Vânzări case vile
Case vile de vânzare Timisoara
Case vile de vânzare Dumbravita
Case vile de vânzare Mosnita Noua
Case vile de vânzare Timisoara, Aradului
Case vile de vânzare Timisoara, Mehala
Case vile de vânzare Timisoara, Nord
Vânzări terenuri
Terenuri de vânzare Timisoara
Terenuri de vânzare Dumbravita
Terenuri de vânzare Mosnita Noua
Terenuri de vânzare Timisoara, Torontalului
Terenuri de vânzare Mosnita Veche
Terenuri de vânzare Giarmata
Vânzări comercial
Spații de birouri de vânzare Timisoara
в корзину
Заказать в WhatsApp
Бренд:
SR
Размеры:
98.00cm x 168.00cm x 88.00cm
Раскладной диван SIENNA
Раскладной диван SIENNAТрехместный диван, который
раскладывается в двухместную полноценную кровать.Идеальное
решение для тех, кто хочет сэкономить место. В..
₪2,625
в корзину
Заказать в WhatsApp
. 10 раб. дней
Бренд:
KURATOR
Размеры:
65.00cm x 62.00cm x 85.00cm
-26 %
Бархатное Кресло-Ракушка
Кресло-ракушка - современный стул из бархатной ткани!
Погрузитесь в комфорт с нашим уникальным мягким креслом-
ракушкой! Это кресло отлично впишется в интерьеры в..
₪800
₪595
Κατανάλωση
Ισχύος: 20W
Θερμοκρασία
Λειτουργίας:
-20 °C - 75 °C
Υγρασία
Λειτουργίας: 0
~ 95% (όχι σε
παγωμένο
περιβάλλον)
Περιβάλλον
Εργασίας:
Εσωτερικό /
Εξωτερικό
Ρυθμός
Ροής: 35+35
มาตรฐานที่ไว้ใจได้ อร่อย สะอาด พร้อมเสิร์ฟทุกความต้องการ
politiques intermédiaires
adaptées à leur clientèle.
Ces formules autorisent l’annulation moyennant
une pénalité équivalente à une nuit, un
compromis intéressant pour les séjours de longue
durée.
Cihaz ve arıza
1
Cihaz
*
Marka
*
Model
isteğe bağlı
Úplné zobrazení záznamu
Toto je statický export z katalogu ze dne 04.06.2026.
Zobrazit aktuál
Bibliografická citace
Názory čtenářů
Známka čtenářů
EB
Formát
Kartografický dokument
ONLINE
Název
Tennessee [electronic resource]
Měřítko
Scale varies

■ JOB ITEM:
Copy out all the text in the material above, line for line, with no changes.

■ REPLY:
Vânzări case vile
Case vile de vânzare Timisoara
Case vile de vânzare Dumbravita
Case vile de vânzare Mosnita Noua
Case vile de vânzare Timisoara, Aradului
Case vile de vânzare Timisoara, Mehala
Case vile de vânzare Timisoara, Nord
Vânzări terenuri
Terenuri de vânzare Timisoara
Terenuri de vânzare Dumbravita
Terenuri de vânzare Mosnita Noua
Terenuri de vânzare Timisoara, Torontalului
Terenuri de vânzare Mosnita Veche
Terenuri de vânzare Giarmata
Vânzări comercial
Spații de birouri de vânzare Timisoara
в корзину
Заказать в WhatsApp
Бренд:
SR
Размеры:
98.00cm x 168.00cm x 88.00cm
Раскладной диван SIENNA
Раскладной диван SIENNAТрехместный диван, который
раскладывается в двухместную полноценную кровать.Идеальное
решение для тех, кто хочет сэкономить место. В..
₪2,625
в корзину
Заказать в WhatsApp
. 10 раб. дней
Бренд:
KURATOR
Размеры:
65.00cm x 62.00cm x 85.00cm
-26 %
Бархатное Кресло-Ракушка
Кресло-ракушка - современный стул из бархатной ткани!
Погрузитесь в комфорт с нашим уникальным мягким креслом-
ракушкой! Это кресло отлично впишется в интерьеры в..
₪800
₪595
Κατανάλωση
Ισχύος: 20W
Θερμοκρασία
Λειτουργίας:
-20 °C - 75 °C
Υγρασία
Λειτουργίας: 0
~ 95% (όχι σε
παγωμένο
περιβάλλον)
Περιβάλλον
Εργασίας:
Εσωτερικό /
Εξωτερικό
Ρυθμός
Ροής: 35+35
มาตรฐานที่ไว้ใจได้ อร่อย สะอาด พร้อมเสิร์ฟทุกความต้องการ
politiques intermédiaires
adaptées à leur clientèle.
Ces formules autorisent l’annulation moyennant
une pénalité équivalente à une nuit, un
compromis intéressant pour les séjours de longue
durée.
Cihaz ve arıza
1
Cihaz
*
Marka
*
Model
isteğe bağlı
Úplné zobrazení záznamu
Toto je statický export z katalogu ze dne 04.06.2026.
Zobrazit aktuál
Bibliografická citace
Názory čtenářů
Známka čtenářů
EB
Formát
Kartografický dokument
ONLINE
Název
Tennessee [electronic resource]
Měřítko
Scale varies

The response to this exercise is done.